Regal Cinemas to reopen most Sacramento-area theaters after months of COVID closures
Regal Cinemas this month will reopen most of its Sacramento-area theaters that have been closed for the past year due to coronavirus restrictions, the company announced.
Regal’s El Dorado, Natomas Marketplace and United Artist Laguna Village theaters will reopen Friday, joining the Delta Shores & IMAX location, which resumed showings in late April, according to the Regal website.
Regal Auburn will reopen a week later on May 14. Regal Davis, Regal Placerville and Regal UA Olympus Pointe in Roseville are all set to reopen May 21.
With those openings, all local Regal theaters except the UA screens located inside Arden Fair mall and Sunrise Mall will be back up and running within the next three weeks.
The announcement comes several weeks after Cinemark, the biggest movie-theater operator in the region, reopened most of its Century theaters across Sacramento and Placer counties. Other local movie complexes, including the historic Tower Theatre in Sacramento and the Palladio 16 cineplex in Folsom, reopened earlier this year.
Regal and Cinemark theaters have COVID-19 restrictions in place and have limited capacity in their auditoriums. Regal says on its website that auditoriums are increasing their “fresh air intake by 50%-100% above normal levels,” and that its reservation system will keep at least two empty seats between groups to maintain social distancing. Masks are required except when eating or drinking.
State health guidelines say indoor movie theaters are supposed to seat no more than 25% of their normal capacity in counties that are coded in the red or orange tier of virus risk, while theaters in yellow-tier counties can open up to 50%. Los Angeles and San Francisco advanced to the yellow tier this week, but most of the rest of California, including the entire Sacramento region, are in either the red or orange tier.
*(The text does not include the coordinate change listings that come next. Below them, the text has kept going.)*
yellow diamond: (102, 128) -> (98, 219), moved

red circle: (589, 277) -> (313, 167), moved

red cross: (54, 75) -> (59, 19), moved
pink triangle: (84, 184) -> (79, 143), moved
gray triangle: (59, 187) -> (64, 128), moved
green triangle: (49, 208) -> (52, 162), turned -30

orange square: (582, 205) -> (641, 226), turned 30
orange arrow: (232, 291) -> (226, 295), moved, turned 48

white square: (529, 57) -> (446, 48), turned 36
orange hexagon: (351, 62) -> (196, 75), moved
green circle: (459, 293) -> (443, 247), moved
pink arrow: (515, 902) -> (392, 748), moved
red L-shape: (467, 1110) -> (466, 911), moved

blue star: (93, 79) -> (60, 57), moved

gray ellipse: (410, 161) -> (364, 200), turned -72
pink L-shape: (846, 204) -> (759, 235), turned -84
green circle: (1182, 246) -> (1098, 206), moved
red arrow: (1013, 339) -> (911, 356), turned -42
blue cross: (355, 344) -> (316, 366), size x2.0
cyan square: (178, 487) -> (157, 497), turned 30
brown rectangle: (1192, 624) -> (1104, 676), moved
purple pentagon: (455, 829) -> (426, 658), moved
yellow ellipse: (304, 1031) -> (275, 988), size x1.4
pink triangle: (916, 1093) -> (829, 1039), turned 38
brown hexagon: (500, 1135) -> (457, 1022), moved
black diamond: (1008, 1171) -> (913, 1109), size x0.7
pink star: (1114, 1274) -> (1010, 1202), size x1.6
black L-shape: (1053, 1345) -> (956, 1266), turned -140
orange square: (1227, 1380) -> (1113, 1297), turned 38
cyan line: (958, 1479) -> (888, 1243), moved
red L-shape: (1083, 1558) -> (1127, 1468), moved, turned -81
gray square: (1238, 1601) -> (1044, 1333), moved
But California Gov. Gavin Newsom has also set June 15 as a target date to end tier restrictions and fully reopen the economy, provided there are no major COVID-19 setbacks, though mask mandates would still be in effect. This would end capacity limits, meaning it’s possible there could be packed houses in time for summer.
Movie theaters reopened very briefly last summer but had to close back down as COVID-19 cases surged. Many major film releases were either postponed or released instead for home viewing on streaming services.